I did a Pecha Kucha style presentation on some developing thoughts on the relationships between theory and practice, and the role of a hybrid, multiple art-design-technology approach to creating and circulating culture and knowledge. “Making things” can happen in lots of ways. I’ve tried two — engineering and art. And now design. It’s interesting for me to reflect on the different approaches to “making things” each discipline takes, as well as the core principles that guide doing what they do.
How do these practices deal with creating material that engages people? (Related to Nicolas’ recent post on a similar topic — how do different practices talk about people? How are they referred to, and how does that shape the nature of the research? The questions that get asked? And, then, what the outcomes mean, or how they materialized?
I think engineering as one of the preeminent, late-capital means of making things, with an operational and instrumental focus. The closest it gets to involving itself in people-practice is a rather instrumental language about “humans” and their measured abilities and tolerances. (Think, the British originated Human-Computer Interaction and Computer-Human Interaction.) Perhaps the worst description of people is as “users.” Referring to people as “users” may likely be the reason that the product of engineering work that is intended to be, well..products for people fail in their interaction design. Users are definitely not people with a large set of expectations, practices and characteristics. Users are singly-focused entities with a set of expected pre-existing knowledge and a very constrained range of possible actions based on the way engineering principles create options (opportunities) for interactions.
Art, best as I can describe in this context, is a practice that materializes dreams and engages social practice at that level ‚ fears, ambitions, aspirations, represented as “art” of some fashion. Recently, there has been some interesting collaborations amongst art and technology practice. It is in these collaborations that you find indications of that hyphen in art-technology — the places where the boundary between the practices becomes clear. Like, when an art-technology piece has you asking “how’s it work” — that’s a clear indication that there’s more techie-fetish than art or design.

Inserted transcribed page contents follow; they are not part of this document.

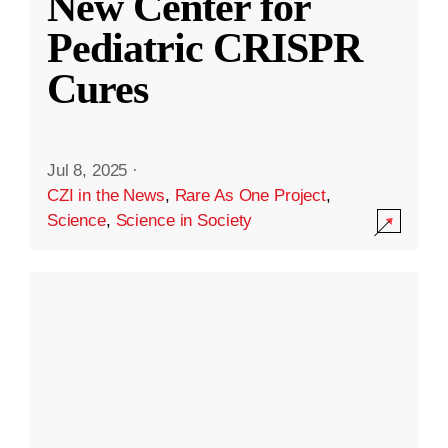
New Center for
Pediatric CRISPR
Cures
Jul 8, 2025
·
CZI in the News
,
Rare As One Project
,
Science
,
Science in Society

Design seems to have a deep comfort and history with talking with and about people and their practices. In recent experience, this kind of helps make a few things clearer, like why there are so many chairs and lamps in the design canon. Thoughtful designed chairs that take into account not only the ergonomics of people, but the practices they engage in through a larger, richer vocabulary of possible activities that have to do with sitting (and standing from sitting) will likely do better than purely functional (engineered) objects.
What are the possibilities for a hybrid “making things” activity that takes into account the best of each of these broad knowledge and practice communities?